* **TASK TO COMPLETE**
Restate verbatim the span of lines below between the line with "right eye: (927, 664)" and the line with "left eye: (931, 665)", including those two lines, and only that span.

*** Opening of SUPPLIED INFORMATION ***

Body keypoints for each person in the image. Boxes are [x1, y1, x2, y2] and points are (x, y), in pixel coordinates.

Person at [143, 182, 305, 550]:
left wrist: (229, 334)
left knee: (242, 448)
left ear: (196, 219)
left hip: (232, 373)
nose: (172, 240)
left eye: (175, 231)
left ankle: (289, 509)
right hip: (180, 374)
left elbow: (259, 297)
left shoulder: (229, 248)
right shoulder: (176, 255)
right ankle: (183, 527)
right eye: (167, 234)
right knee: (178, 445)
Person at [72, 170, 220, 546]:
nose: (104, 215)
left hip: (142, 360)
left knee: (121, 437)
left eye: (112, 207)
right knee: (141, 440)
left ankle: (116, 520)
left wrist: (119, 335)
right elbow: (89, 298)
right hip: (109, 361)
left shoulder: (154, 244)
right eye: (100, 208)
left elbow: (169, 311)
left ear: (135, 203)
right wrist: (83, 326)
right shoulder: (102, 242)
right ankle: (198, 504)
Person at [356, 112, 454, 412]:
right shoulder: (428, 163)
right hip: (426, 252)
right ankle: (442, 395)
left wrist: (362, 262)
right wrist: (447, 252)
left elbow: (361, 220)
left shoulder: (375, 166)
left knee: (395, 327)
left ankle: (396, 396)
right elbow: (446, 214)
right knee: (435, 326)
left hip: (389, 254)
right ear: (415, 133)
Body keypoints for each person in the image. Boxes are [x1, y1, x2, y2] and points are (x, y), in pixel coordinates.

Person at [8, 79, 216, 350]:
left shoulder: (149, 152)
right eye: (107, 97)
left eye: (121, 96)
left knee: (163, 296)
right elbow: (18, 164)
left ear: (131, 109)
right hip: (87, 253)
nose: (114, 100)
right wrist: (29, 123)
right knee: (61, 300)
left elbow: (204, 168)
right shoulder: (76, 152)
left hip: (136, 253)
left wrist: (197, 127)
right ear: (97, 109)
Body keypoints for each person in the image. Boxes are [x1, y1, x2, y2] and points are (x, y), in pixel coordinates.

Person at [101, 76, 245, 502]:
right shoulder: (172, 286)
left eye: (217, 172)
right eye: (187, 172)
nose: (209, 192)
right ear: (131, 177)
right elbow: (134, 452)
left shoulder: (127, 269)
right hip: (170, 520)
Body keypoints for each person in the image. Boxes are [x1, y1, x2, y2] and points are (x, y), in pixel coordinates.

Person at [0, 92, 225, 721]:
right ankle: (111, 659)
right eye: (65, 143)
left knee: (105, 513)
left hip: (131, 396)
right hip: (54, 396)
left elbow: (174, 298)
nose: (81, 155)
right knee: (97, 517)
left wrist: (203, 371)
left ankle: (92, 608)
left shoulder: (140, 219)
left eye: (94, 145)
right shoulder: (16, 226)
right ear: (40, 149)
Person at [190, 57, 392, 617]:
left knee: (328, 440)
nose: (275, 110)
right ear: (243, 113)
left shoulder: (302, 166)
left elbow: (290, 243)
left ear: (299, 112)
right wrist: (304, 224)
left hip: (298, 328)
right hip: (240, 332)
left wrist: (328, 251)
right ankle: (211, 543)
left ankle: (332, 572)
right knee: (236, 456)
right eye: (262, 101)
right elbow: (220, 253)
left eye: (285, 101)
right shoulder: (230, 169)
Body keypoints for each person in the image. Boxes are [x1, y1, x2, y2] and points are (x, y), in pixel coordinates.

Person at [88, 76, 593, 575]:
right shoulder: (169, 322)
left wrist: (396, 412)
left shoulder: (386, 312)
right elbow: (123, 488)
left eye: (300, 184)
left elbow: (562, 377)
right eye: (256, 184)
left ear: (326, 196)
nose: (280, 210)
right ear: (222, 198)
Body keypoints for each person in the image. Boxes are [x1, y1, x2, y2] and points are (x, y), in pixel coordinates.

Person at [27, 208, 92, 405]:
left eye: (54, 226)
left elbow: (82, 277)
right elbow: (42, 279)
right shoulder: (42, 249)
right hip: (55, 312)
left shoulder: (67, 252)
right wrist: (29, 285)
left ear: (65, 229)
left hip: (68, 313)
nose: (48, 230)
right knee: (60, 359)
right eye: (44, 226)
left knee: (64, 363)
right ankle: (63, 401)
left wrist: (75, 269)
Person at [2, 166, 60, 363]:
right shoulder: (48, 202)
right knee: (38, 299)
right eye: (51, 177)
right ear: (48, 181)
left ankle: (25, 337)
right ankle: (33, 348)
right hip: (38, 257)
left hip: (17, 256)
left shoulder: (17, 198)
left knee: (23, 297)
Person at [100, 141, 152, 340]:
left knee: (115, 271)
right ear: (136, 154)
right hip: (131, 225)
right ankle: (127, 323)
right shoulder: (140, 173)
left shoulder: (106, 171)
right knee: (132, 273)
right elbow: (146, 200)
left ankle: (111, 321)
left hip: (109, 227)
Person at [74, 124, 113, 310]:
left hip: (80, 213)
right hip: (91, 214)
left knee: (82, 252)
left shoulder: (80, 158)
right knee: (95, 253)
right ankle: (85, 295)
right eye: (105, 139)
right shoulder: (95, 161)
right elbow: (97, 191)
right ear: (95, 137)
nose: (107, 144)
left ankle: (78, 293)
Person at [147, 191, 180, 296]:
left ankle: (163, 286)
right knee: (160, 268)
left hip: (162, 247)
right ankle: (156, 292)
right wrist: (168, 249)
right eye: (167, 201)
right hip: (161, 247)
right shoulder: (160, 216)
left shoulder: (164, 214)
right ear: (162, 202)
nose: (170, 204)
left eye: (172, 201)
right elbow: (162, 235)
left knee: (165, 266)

*** Close of SUPPLIED INFORMATION ***
*** Opening of SUPPLIED INFORMATION ***

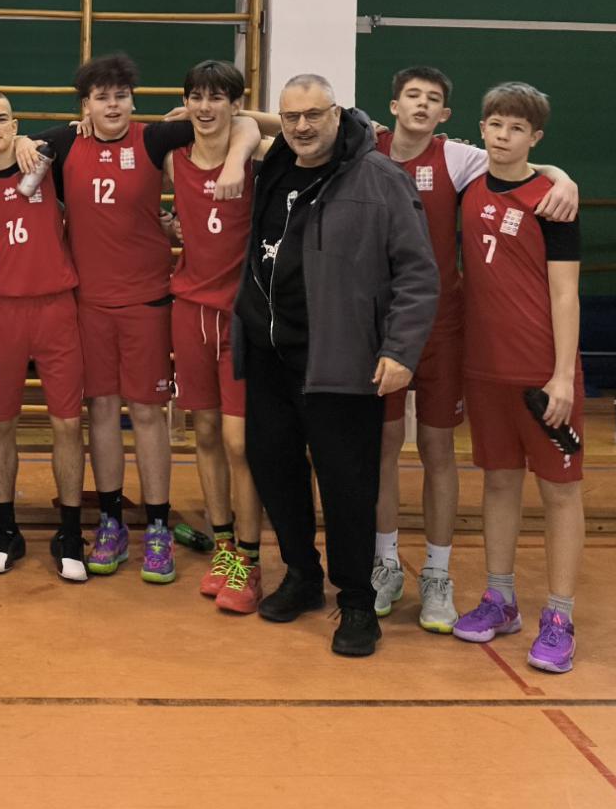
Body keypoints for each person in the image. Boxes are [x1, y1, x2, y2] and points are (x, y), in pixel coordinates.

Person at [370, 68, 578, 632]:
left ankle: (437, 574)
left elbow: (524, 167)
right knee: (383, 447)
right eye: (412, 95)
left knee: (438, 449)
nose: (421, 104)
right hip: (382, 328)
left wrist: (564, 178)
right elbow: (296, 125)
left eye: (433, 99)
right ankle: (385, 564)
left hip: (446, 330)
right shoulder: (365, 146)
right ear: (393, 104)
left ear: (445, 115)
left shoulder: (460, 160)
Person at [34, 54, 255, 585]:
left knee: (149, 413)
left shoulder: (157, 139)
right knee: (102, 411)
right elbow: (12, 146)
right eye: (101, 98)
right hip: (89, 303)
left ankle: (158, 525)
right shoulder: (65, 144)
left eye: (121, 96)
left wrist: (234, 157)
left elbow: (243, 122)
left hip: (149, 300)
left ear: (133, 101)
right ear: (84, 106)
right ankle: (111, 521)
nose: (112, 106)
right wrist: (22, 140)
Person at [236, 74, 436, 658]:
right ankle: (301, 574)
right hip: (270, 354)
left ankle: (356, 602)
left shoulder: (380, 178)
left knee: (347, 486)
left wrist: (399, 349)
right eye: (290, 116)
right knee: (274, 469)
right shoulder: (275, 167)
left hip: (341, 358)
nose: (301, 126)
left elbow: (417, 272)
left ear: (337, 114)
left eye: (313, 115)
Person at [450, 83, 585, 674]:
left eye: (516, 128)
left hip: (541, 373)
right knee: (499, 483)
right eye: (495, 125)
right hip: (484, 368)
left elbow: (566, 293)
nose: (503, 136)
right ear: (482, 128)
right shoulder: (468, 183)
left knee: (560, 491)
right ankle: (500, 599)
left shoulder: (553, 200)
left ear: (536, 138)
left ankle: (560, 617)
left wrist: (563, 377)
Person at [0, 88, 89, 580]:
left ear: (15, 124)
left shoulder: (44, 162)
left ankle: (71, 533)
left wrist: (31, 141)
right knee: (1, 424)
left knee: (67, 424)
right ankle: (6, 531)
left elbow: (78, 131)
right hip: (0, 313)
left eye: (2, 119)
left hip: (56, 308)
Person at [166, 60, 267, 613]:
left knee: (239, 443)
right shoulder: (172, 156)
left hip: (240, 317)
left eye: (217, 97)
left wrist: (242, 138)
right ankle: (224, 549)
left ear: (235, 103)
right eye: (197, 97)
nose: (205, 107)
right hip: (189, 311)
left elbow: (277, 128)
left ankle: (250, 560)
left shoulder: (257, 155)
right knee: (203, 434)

*** Close of SUPPLIED INFORMATION ***
*** Opening of SUPPLIED INFORMATION ***

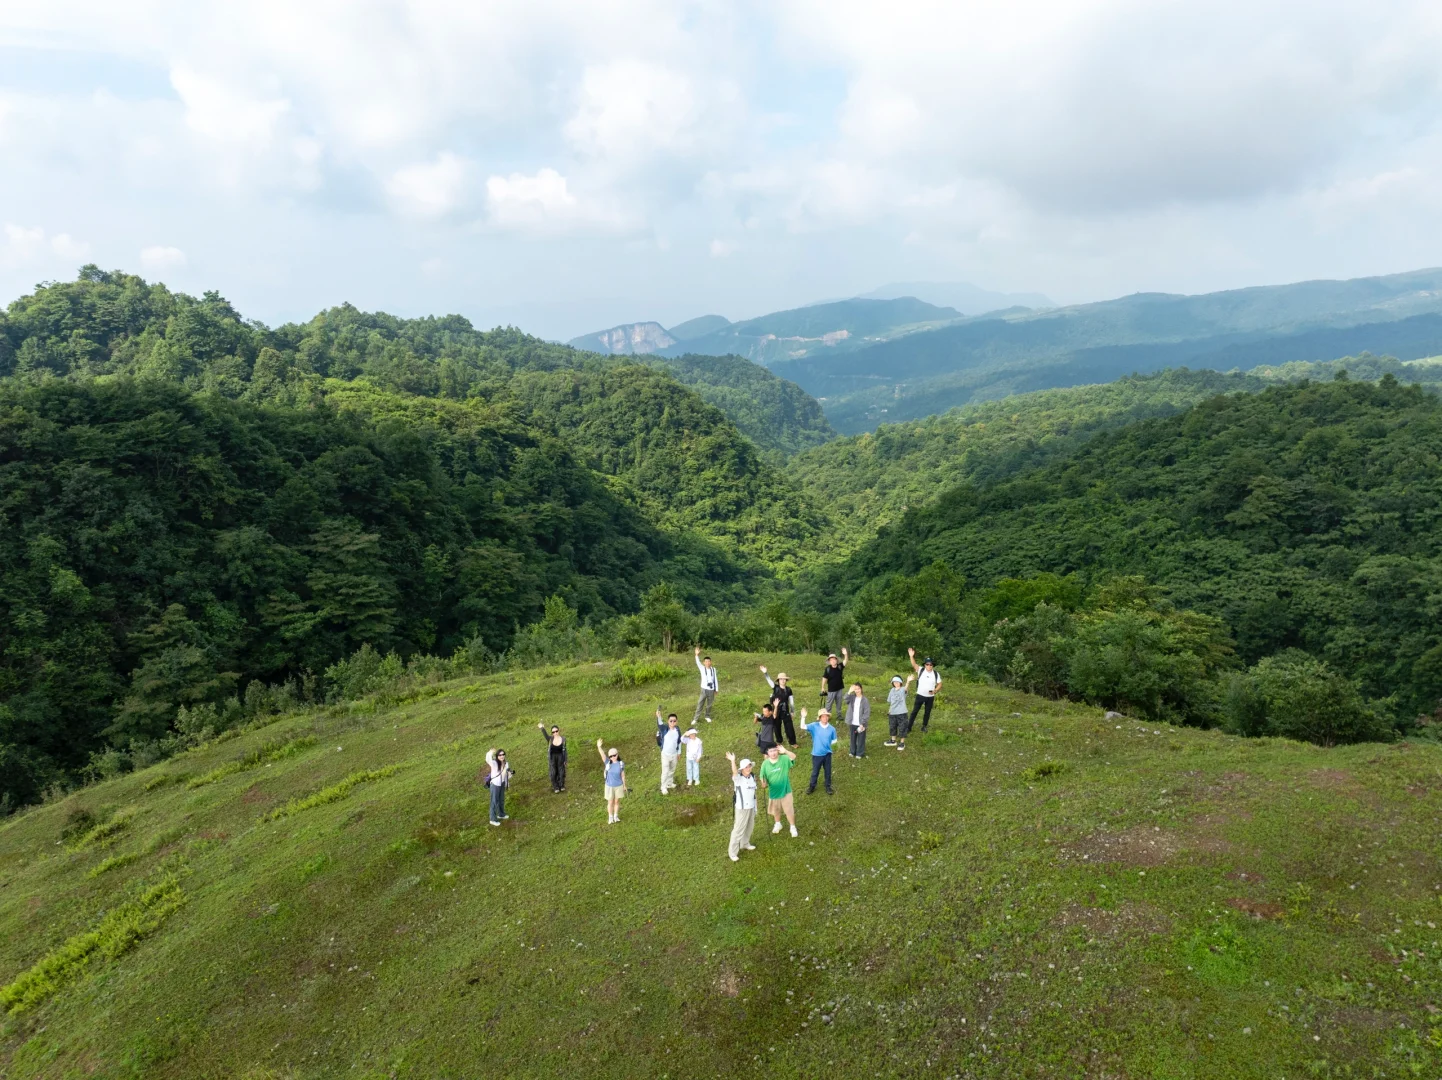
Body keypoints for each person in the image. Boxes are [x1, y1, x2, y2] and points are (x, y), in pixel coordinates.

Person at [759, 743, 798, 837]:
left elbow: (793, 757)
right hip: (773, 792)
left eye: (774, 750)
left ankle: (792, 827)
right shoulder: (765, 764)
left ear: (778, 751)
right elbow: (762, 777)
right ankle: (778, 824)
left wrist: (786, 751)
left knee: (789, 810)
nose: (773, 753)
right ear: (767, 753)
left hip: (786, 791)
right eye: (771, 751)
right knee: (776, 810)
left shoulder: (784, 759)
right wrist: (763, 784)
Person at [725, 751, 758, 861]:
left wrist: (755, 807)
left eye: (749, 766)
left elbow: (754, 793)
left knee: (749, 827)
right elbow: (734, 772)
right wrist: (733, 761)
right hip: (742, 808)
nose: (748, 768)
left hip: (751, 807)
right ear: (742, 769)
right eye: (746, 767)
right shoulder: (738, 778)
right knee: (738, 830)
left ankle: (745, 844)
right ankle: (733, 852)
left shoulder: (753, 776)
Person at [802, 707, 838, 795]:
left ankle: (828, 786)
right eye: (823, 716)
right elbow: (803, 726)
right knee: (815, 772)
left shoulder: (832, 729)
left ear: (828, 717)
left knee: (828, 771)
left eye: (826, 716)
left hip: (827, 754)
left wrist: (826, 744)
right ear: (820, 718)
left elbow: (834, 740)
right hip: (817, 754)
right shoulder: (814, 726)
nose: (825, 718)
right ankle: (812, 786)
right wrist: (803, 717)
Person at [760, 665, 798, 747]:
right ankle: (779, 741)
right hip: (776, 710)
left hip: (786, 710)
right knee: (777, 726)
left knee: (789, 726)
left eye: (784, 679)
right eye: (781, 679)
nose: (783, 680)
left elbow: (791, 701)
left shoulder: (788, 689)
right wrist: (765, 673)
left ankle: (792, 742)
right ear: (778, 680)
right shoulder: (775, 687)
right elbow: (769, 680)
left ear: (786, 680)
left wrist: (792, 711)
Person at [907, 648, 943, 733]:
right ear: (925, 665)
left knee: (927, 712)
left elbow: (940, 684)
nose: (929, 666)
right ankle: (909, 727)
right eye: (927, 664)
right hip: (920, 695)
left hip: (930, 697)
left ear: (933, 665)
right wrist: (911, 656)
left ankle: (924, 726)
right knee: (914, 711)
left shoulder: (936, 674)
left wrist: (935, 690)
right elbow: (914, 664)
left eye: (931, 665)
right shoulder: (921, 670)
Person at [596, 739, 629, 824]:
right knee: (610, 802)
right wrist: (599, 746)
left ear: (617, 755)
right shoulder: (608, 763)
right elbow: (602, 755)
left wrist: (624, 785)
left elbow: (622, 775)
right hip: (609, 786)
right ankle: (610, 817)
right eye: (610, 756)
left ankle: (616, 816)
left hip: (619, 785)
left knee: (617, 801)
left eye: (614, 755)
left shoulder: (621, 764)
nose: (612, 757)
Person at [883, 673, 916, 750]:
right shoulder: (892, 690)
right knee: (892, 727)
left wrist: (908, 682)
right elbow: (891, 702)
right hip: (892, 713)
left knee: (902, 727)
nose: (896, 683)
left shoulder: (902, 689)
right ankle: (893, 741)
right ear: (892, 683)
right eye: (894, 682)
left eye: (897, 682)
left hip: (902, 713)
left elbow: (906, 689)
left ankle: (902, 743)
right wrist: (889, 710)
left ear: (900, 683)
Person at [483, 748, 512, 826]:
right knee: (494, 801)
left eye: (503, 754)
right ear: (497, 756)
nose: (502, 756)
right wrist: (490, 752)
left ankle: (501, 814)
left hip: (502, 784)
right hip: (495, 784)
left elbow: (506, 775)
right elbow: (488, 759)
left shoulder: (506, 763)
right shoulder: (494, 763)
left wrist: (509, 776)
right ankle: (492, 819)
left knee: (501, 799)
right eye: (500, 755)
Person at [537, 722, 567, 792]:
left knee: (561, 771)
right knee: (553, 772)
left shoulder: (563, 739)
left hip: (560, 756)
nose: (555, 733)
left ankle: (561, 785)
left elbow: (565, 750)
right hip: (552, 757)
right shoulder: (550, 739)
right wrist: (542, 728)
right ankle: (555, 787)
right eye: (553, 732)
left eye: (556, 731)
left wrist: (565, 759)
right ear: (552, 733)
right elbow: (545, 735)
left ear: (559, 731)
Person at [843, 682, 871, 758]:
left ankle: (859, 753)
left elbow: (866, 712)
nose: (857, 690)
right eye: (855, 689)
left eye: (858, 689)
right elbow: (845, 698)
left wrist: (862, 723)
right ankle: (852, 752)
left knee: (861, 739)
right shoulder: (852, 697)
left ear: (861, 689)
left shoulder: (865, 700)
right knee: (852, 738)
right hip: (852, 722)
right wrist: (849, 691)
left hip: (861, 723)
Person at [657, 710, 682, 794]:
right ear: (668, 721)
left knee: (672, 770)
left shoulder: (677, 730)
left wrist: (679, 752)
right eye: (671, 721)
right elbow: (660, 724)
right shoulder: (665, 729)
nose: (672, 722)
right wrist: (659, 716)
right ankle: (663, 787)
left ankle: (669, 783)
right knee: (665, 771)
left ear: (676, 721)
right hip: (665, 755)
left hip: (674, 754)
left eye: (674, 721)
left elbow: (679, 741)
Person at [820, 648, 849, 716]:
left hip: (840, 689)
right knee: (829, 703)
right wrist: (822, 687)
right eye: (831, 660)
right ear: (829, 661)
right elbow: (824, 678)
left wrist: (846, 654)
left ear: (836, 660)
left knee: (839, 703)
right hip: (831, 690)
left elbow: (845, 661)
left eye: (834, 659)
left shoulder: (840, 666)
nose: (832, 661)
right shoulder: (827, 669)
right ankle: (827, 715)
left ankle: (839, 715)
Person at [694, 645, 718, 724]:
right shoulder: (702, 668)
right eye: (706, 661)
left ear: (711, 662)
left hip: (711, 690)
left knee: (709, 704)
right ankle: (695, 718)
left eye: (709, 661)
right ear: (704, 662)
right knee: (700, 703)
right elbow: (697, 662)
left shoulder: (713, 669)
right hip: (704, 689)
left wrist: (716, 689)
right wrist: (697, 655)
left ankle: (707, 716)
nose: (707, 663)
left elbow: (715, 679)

*** Close of SUPPLIED INFORMATION ***

* **TASK RESPONSE**
right eye: (927, 664)
right hip: (920, 695)
left hip: (930, 697)
left ear: (933, 665)
right wrist: (911, 656)
left ankle: (924, 726)
right knee: (914, 711)
left shoulder: (936, 674)
left wrist: (935, 690)
right elbow: (914, 664)
left eye: (931, 665)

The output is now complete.